May 2008
Eliminating Ovarian Hyperstimulation Syndrome (OHSS) risk in IVF
Ovarian Hyperstimulation Syndrome (OHSS) is the most fearsome complication in IVF treatment cycle. It can result in serious morbidity and occasionally even fatality.
While the use of agonist was first reported in 2000, the study conducted by the Thomson fertility Centre is believed to be the largest in the world. The use of agonist to trigger ovulation is only possible with the antagonist-driven stimulation protocol which is not widely used in Singapore. Existing protocols use mostly hCG (human gonadotrophin) to trigger final oocyte maturation which carries a risk of OHSS. A recent US study showed that the risk of OHSS in existing protocols in high risk patients was 31% (of which 15.6% was moderate to severe).

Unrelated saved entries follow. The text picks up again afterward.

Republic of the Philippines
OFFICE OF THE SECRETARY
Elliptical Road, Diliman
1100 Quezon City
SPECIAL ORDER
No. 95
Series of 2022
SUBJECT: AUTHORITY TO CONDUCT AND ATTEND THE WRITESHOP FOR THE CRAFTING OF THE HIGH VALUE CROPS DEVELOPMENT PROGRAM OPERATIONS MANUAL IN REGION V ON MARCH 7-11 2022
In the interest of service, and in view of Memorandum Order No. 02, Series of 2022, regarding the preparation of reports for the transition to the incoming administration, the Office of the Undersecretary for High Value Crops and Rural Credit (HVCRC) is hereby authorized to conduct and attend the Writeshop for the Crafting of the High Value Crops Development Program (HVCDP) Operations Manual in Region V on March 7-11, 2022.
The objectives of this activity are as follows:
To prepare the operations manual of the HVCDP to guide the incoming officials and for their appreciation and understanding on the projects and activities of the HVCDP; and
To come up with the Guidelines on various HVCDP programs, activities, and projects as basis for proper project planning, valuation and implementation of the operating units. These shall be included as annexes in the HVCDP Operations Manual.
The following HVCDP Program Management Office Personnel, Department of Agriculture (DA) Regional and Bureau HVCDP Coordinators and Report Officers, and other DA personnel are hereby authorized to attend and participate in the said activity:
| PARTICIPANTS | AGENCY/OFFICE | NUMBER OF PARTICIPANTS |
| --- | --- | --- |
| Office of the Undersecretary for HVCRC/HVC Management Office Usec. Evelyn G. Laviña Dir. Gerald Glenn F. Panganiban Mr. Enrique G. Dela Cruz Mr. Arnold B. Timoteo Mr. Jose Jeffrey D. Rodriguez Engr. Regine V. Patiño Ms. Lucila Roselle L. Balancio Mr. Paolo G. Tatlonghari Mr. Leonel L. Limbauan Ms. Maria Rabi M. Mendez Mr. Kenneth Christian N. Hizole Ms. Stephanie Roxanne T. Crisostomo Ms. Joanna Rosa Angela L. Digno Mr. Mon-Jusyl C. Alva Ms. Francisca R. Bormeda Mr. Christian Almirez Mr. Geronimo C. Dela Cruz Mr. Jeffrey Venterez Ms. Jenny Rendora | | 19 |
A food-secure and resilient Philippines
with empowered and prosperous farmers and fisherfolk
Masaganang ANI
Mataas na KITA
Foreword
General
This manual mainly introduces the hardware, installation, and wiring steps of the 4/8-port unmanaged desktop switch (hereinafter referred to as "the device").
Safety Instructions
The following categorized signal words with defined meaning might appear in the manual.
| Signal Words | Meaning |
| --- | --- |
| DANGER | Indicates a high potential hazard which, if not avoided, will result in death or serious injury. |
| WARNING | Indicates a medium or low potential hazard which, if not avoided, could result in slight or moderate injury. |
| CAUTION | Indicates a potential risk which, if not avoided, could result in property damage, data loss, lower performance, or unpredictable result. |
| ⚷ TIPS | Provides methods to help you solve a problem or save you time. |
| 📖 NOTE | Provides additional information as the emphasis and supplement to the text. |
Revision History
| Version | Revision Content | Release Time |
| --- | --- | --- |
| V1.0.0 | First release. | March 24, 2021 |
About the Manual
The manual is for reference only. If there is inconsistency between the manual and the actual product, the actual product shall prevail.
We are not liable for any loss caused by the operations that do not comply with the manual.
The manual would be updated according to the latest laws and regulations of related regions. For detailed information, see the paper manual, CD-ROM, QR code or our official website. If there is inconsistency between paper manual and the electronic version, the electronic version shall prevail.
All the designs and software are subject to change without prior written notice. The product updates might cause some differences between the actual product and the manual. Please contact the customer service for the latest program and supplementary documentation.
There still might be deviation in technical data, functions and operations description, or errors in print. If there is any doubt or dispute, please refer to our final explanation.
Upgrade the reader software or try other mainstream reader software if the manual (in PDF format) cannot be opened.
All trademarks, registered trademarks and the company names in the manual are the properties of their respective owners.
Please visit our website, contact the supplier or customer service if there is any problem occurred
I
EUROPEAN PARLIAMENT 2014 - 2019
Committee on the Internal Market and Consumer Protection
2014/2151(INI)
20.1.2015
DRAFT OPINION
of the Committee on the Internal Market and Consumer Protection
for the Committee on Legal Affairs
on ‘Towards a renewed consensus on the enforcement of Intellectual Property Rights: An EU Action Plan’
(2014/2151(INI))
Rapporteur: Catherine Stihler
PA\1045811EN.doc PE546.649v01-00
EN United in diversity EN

In a study of 55 high-risk patients conducted by the Thomson Fertility Centre between 2005 and 2007, the findings showed that with the use of agonist to trigger ovulation, there is no risk of OHSS and patients can continue the IVF cycle safely. The scientific paper presented by Dr Cheng Li Chang, Medical Director of Thomson Fertility Centre, at the 2nd Congress of the Asia Pacific Initiative on Reproduction (ASPIRE 2008) recently, garnered the first prize for MERCK SERONO ART YOUNG INVESTIGATORS AWARD.
With the positive findings of this study, patients who experience high follicle production during an IVF cycle need not abandon the cycle after spending a large amount of money on drugs and still retain the same chance of pregnancy in a subsequent frozen cycle.